— EXCERPTED TEXT —
▽

His first book was Historical Richmond (1885) on the history of his place of birth. The foreword contained a note explaining that, being only 17 years of age, he had been prevented from examining the printed books in the British Museum (now in the British Library) but through the kindness of professor Sir Richard Owen he had been able to examine the manuscripts. The book was nonetheless deposited in the Museum's library. At the time of writing the foreword, he was resident at The Retreat, Richmond. He returned to this subject in detail in 1894 with his History and Antiquities of Richmond etc. which was described in The Spectator as "monstrous in size" and probably containing "everything that anybody could want; but then it also has not a little that nobody wants."

His Literary Types: Being Essays in Criticism was published in 1895 when Chancellor was living at Orchardene, Bedford Park.

His six-volume The Lives of the Rakes was published by Philip Allan in 1924/25, in a limited edition of 300 sets.

He was a Fellow of the Royal Historical Society and of the Society of Antiquaries of London.

==Death and legacy==
Chancellor died on 4 February 1937 at 31 Queen's Gate, South Kensington, London, leaving an estate of £5,368. His address at the time of his death was Aban Court Hotel, Harrington Gardens, South Kensington. Probate was granted in London to his widow Constance.

==Selected publications==
===Early works===
- Historical Richmond. George Bell & Sons, London, 1885.
- The Life of Charles I., 1600-1625. Taken from Authentic Sources. G. Bell & Sons, London, 1886.
- Essays and Studies. Literary and Historical. Bemrose & Co., London, 1891.
- The History and Antiquities of Richmond, Kew, Petersham, Ham, &c. Hiscoke, Richmond, 1894.
- Literary Types: Being Essays in Criticism. S. Sonnenschein, London, 1895.

===1900s===
- The History of the Squares of London, Topographical & Historical. Kegan Paul, Trench, Trübner, London, 1907.
- The Private Palaces of London Past and Present. Kegan Paul, London, 1908.
- Wanderings in Piccadilly, Mayfair, and Pall Mall. Alston Rivers, London, 1908.

△

— TASKS TO CARRY OUT —
a) Copy the Chancellor excerpt word for word, from "He was a Fellow" up to and including "Sons, London, 1886.".
b) According to the Chancellor excerpt, which publisher issued The Lives of the Rakes?
c) Continue the Chancellor excerpt from the point where it ends.

— EXTRACTED ENTRIES —
▽

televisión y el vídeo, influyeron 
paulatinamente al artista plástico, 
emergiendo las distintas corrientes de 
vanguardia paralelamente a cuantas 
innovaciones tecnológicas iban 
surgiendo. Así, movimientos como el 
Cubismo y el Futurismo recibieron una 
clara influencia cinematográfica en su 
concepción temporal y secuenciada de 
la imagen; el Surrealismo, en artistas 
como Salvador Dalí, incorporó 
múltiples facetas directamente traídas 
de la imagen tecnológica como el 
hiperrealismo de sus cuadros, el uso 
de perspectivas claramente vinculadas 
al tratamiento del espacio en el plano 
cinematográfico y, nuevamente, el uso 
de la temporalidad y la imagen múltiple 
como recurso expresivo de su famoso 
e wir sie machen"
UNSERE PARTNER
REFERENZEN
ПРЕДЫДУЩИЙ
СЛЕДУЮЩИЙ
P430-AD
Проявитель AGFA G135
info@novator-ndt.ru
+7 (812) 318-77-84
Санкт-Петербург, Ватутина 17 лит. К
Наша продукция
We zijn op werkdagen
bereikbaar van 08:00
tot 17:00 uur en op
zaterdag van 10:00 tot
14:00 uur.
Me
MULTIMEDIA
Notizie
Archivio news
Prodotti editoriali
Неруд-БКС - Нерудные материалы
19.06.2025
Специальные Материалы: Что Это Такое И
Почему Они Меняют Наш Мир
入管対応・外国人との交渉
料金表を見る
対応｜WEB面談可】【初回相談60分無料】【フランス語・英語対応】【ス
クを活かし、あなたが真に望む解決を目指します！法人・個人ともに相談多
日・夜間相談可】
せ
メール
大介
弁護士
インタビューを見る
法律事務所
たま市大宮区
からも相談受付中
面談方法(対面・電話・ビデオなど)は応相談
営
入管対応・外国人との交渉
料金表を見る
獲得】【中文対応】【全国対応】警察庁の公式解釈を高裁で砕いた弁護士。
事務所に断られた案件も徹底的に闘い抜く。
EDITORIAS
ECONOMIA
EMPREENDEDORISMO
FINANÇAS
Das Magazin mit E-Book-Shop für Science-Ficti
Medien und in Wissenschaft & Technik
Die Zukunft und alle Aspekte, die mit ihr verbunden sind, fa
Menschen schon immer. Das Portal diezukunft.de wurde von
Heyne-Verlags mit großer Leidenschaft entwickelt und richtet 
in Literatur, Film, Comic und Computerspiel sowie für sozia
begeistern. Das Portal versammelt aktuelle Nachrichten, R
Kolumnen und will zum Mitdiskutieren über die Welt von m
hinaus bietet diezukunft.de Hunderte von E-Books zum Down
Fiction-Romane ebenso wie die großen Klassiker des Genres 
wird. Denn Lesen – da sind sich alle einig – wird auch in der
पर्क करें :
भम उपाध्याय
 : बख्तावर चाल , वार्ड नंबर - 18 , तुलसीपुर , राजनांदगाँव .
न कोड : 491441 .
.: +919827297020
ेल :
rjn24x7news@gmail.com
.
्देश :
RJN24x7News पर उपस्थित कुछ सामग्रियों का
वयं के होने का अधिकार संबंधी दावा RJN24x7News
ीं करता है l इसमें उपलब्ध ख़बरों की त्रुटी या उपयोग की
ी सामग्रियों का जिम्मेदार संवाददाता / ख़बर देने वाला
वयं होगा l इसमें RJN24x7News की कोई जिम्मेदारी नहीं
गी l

△

— RESULTS OF THE EXERCISE —
a)
He was a Fellow of the Royal Historical Society and of the Society of Antiquaries of London.

==Death and legacy==
Chancellor died on 4 February 1937 at 31 Queen's Gate, South Kensington, London, leaving an estate of £5,368. His address at the time of his death was Aban Court Hotel, Harrington Gardens, South Kensington. Probate was granted in London to his widow Constance.

==Selected publications==
===Early works===
- Historical Richmond. George Bell & Sons, London, 1885.
- The Life of Charles I., 1600-1625. Taken from Authentic Sources. G. Bell & Sons, London, 1886.

b) Philip Allan

c)
- The Lives of the British Architects from William of Wykeham to Sir William Chambers. Duckworth, London, 1909.

===1910s===
- The Lives of the British Sculptors, and those who have worked in England from the earliest days to Sir Francis Chantrey. Chapman & Hall, London, 1911.
- The Annals of Fleet Street: Its Traditions & Associations. Chapman & Hall, London, 1912.
- The Annals of the Strand. Topographical and Historical. Chapman & Hall, London, 1912.

===1920s===
- The XVIIIth century in London. An Account of its Social Life and Arts. B.T. Batsford, London, 1920.
- Memorials of St. James's Street together with the Annals of Almack's. Grant Richards, London, 1922.
- The London of Charles Dickens. Grant Richards, London, 1924.
- The Pleasure Haunts of London during Four Centuries. Constable, London, 1925.
- Life in Regency and early Victorian times: An Account of the Days of Brummell and D'Orsay, 1800 to 1850. Batsford, London, 1926.
- Lost London: Being a Description of Landmarks which have Disappeared, pictured by J. Crowther, circa 1879-87 and described by E. B. Chancellor. Constable, London, 1926.
- The West End of Yesterday and Today: Being Studies in London's History and Topography during the Past Century. Architectural Press, London, 1926.
- Disappearing London. The Studio, London, 1927. (Editor and introduction)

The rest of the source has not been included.